Extracted data entries
==================================================
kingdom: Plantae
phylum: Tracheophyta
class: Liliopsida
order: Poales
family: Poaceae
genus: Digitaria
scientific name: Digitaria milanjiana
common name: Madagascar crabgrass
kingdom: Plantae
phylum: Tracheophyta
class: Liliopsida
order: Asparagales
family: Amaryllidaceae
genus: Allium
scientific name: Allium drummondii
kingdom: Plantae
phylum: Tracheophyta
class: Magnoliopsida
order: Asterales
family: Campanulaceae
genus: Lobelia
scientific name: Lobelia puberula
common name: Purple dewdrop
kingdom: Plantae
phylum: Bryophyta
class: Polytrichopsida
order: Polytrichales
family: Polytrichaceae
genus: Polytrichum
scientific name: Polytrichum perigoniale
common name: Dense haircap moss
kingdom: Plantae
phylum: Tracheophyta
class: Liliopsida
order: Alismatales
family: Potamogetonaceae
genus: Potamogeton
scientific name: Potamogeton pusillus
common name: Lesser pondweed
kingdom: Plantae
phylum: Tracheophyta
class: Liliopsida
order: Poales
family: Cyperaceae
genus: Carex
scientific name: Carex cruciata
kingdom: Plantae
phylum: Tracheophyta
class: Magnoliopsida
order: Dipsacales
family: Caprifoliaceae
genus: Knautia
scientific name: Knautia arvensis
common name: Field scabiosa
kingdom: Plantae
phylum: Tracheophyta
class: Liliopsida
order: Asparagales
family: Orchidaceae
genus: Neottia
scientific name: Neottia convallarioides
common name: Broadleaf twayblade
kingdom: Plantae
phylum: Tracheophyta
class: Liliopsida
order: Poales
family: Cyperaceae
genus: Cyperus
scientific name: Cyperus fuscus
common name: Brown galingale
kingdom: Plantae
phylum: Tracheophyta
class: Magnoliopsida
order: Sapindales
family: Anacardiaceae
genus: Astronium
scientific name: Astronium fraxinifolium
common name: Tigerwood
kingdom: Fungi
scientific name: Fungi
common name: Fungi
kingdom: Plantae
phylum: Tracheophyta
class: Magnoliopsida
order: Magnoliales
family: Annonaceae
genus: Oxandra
==================================================
» **What is needed**
Put every line from all the rows into one numbered list, leaving out any blank lines.

» **The solution**
1. kingdom: Plantae
2. phylum: Tracheophyta
3. class: Liliopsida
4. order: Poales
5. family: Poaceae
6. genus: Digitaria
7. scientific name: Digitaria milanjiana
8. common name: Madagascar crabgrass
9. kingdom: Plantae
10. phylum: Tracheophyta
11. class: Liliopsida
12. order: Asparagales
13. family: Amaryllidaceae
14. genus: Allium
15. scientific name: Allium drummondii
16. kingdom: Plantae
17. phylum: Tracheophyta
18. class: Magnoliopsida
19. order: Asterales
20. family: Campanulaceae
21. genus: Lobelia
22. scientific name: Lobelia puberula
23. common name: Purple dewdrop
24. kingdom: Plantae
25. phylum: Bryophyta
26. class: Polytrichopsida
27. order: Polytrichales
28. family: Polytrichaceae
29. genus: Polytrichum
30. scientific name: Polytrichum perigoniale
31. common name: Dense haircap moss
32. kingdom: Plantae
33. phylum: Tracheophyta
34. class: Liliopsida
35. order: Alismatales
36. family: Potamogetonaceae
37. genus: Potamogeton
38. scientific name: Potamogeton pusillus
39. common name: Lesser pondweed
40. kingdom: Plantae
41. phylum: Tracheophyta
42. class: Liliopsida
43. order: Poales
44. family: Cyperaceae
45. genus: Carex
46. scientific name: Carex cruciata
47. kingdom: Plantae
48. phylum: Tracheophyta
49. class: Magnoliopsida
50. order: Dipsacales
51. family: Caprifoliaceae
52. genus: Knautia
53. scientific name: Knautia arvensis
54. common name: Field scabiosa
55. kingdom: Plantae
56. phylum: Tracheophyta
57. class: Liliopsida
58. order: Asparagales
59. family: Orchidaceae
60. genus: Neottia
61. scientific name: Neottia convallarioides
62. common name: Broadleaf twayblade
63. kingdom: Plantae
64. phylum: Tracheophyta
65. class: Liliopsida
66. order: Poales
67. family: Cyperaceae
68. genus: Cyperus
69. scientific name: Cyperus fuscus
70. common name: Brown galingale
71. kingdom: Plantae
72. phylum: Tracheophyta
73. class: Magnoliopsida
74. order: Sapindales
75. family: Anacardiaceae
76. genus: Astronium
77. scientific name: Astronium fraxinifolium
78. common name: Tigerwood
79. kingdom: Fungi
80. scientific name: Fungi
81. common name: Fungi
82. kingdom: Plantae
83. phylum: Tracheophyta
84. class: Magnoliopsida
85. order: Magnoliales
86. family: Annonaceae
87. genus: Oxandra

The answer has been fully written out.